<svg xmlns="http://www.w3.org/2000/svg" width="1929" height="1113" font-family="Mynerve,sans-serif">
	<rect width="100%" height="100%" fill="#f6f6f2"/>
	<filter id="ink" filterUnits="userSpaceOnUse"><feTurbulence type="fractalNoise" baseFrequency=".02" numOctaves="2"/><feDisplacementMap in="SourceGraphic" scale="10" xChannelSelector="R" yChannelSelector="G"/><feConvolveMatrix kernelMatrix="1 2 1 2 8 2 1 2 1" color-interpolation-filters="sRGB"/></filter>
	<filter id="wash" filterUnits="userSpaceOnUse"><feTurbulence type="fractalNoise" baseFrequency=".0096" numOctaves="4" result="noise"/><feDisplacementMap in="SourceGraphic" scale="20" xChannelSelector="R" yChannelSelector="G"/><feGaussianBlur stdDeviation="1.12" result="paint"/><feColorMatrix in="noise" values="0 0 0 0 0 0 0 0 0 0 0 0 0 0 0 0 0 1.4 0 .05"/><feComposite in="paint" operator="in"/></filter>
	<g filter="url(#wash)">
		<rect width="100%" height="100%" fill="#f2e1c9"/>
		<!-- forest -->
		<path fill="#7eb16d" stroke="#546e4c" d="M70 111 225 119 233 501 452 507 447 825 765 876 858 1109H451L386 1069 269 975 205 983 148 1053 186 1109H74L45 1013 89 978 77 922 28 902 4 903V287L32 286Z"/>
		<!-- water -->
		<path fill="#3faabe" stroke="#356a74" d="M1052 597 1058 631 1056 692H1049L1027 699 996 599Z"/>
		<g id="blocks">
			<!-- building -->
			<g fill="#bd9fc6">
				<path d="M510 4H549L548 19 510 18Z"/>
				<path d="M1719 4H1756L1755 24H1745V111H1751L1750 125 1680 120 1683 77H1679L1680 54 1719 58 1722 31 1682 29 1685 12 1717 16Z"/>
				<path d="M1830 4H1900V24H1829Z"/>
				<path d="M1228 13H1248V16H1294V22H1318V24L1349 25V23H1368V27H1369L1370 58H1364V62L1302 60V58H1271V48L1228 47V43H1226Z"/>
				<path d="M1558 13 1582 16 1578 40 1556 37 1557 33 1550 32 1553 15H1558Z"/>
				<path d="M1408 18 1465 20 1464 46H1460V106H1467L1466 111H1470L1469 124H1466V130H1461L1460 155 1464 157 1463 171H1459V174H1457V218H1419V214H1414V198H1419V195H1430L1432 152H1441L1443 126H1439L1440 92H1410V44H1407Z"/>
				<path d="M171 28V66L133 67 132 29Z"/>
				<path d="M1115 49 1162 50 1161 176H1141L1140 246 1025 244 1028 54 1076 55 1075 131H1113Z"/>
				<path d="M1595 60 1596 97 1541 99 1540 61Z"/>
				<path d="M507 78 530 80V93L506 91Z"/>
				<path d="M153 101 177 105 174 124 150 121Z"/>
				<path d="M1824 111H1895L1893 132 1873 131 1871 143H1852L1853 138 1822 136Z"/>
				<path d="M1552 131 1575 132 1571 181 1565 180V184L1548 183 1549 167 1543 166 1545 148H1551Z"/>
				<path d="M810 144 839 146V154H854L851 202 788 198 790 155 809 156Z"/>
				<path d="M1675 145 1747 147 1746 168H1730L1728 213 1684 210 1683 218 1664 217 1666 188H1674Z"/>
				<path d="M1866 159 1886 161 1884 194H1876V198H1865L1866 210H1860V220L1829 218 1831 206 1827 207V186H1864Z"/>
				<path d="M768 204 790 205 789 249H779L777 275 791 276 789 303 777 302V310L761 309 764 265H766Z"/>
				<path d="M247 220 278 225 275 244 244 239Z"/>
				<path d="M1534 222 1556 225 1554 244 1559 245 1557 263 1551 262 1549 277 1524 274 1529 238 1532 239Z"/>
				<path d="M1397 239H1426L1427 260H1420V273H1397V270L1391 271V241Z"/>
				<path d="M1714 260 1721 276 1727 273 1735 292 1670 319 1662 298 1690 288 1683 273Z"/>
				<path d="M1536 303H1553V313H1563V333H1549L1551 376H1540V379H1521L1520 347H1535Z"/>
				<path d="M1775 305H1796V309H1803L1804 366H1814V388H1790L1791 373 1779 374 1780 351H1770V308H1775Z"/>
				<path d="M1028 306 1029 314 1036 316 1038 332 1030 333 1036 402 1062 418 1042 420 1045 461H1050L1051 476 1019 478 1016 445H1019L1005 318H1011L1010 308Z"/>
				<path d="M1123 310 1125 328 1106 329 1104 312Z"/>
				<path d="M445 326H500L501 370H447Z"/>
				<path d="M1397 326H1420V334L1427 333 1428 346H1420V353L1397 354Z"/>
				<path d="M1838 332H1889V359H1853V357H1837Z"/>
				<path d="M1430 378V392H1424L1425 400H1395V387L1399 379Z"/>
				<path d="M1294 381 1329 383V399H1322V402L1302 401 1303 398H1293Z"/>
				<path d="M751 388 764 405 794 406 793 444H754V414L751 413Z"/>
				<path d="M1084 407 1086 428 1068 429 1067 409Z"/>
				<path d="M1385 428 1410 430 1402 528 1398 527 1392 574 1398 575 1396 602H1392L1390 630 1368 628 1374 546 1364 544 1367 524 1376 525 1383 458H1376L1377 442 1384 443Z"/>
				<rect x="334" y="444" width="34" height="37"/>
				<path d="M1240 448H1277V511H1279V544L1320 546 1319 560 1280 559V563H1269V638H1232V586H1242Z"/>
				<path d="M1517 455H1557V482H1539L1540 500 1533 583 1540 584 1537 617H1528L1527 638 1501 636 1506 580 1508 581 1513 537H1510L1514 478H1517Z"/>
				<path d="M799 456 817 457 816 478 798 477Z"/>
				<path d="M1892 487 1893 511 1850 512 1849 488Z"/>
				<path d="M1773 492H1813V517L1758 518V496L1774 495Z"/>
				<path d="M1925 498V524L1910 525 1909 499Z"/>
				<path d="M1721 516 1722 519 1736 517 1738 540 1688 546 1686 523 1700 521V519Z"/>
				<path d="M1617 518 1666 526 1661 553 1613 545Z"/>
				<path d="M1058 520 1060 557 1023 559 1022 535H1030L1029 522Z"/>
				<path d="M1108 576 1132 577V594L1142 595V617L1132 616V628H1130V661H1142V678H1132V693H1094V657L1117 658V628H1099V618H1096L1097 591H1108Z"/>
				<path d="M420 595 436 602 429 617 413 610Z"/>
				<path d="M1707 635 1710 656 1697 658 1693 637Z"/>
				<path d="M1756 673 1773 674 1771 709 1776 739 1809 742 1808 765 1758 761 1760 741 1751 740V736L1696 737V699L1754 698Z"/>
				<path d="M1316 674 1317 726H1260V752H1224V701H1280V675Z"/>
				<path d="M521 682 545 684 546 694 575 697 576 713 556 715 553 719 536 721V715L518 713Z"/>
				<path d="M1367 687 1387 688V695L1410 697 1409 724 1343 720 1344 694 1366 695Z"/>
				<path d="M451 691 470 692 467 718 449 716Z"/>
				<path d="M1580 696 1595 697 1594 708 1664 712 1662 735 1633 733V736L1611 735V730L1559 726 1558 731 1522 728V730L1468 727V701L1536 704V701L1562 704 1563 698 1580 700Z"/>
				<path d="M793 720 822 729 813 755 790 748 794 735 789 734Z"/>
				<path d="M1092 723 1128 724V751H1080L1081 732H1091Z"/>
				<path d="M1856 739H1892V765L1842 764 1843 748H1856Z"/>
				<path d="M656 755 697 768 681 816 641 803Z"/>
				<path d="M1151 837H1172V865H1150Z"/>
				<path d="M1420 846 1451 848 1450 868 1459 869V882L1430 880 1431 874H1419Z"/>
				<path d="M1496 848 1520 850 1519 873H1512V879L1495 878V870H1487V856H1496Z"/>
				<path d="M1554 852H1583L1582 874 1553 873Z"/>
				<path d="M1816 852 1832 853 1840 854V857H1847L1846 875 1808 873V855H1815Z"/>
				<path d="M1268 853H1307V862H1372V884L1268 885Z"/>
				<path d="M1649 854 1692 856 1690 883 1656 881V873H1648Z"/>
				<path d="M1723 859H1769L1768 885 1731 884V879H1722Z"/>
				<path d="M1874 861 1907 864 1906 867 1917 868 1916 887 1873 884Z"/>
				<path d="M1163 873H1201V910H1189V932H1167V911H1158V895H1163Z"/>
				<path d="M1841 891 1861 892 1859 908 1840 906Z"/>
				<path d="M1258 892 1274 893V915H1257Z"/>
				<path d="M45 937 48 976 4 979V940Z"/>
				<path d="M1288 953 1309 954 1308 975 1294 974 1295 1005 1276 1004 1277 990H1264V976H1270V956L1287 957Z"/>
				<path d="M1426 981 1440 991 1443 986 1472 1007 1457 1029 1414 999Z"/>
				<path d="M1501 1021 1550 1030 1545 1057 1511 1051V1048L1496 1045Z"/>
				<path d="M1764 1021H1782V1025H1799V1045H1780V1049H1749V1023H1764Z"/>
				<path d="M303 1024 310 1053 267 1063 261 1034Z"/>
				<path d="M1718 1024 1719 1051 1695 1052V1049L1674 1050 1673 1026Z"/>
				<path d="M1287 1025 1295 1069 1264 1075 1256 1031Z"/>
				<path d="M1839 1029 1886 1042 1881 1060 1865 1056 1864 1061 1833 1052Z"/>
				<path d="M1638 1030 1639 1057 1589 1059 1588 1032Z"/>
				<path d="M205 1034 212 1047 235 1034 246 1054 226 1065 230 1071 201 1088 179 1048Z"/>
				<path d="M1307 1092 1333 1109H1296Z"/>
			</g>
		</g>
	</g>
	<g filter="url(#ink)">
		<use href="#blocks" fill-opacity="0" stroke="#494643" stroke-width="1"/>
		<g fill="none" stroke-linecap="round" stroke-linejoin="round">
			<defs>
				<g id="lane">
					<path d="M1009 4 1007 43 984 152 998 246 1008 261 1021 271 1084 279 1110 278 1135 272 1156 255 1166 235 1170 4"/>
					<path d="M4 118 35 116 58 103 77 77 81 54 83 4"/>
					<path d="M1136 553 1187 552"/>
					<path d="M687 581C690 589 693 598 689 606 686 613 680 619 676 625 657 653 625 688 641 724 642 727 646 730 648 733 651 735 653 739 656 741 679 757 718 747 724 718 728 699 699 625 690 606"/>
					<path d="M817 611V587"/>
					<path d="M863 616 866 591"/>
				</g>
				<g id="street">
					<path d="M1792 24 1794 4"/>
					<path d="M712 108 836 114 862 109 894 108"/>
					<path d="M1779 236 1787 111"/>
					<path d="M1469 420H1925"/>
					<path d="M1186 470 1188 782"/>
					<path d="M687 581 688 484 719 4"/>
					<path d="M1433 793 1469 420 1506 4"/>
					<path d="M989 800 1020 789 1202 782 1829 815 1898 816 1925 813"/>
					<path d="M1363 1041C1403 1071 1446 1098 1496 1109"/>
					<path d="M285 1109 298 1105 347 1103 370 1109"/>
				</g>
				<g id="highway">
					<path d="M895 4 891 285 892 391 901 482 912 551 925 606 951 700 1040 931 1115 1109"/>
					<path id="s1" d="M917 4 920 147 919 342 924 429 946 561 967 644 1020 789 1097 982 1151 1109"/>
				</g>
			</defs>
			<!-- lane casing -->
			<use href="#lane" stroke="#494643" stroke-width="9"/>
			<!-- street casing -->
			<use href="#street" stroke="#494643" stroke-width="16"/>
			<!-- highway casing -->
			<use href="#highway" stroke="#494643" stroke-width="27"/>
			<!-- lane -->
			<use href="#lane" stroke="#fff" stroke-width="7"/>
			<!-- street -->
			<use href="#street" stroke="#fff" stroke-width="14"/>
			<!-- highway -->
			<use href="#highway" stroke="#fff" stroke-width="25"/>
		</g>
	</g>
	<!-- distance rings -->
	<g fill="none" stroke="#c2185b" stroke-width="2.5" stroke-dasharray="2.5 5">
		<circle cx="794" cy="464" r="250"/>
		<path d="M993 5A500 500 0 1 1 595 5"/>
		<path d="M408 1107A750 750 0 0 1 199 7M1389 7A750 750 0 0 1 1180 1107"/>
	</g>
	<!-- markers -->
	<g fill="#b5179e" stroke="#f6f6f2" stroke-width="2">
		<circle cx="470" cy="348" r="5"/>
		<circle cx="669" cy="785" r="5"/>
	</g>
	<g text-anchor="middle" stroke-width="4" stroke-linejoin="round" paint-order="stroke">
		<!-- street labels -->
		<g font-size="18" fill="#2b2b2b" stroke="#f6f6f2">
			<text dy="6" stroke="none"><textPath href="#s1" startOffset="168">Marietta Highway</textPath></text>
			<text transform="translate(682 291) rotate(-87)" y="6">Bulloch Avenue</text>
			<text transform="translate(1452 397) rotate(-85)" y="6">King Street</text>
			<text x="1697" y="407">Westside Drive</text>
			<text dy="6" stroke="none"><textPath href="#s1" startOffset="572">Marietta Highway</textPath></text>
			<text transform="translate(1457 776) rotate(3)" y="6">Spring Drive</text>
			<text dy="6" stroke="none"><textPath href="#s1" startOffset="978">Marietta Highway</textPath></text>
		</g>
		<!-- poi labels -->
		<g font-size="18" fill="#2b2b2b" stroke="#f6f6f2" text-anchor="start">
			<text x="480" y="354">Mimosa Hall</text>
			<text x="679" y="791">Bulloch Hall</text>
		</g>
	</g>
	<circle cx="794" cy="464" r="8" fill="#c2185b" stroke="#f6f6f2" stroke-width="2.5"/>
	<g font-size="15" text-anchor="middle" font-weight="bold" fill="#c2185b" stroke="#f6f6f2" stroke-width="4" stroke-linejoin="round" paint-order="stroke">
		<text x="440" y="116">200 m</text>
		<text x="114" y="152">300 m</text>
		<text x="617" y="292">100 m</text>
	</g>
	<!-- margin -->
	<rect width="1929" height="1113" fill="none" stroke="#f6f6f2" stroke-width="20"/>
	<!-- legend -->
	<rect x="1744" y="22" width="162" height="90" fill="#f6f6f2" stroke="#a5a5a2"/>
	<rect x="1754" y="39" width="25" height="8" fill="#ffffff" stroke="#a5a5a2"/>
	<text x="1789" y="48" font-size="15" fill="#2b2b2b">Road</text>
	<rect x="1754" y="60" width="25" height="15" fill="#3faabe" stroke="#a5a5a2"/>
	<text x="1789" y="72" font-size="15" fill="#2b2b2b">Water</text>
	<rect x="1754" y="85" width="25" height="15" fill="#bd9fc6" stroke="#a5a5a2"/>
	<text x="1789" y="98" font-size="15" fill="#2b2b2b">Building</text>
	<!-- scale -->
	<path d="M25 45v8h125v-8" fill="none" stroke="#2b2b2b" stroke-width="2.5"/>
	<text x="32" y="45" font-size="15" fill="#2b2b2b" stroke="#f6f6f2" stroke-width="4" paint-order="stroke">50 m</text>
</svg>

....................

PROBLEM TO SOLVE » Determine the number of lines in the listing that hold the word "wash", and supply that number and nothing further.

RESPONSE TO THIS EXERCISE » 2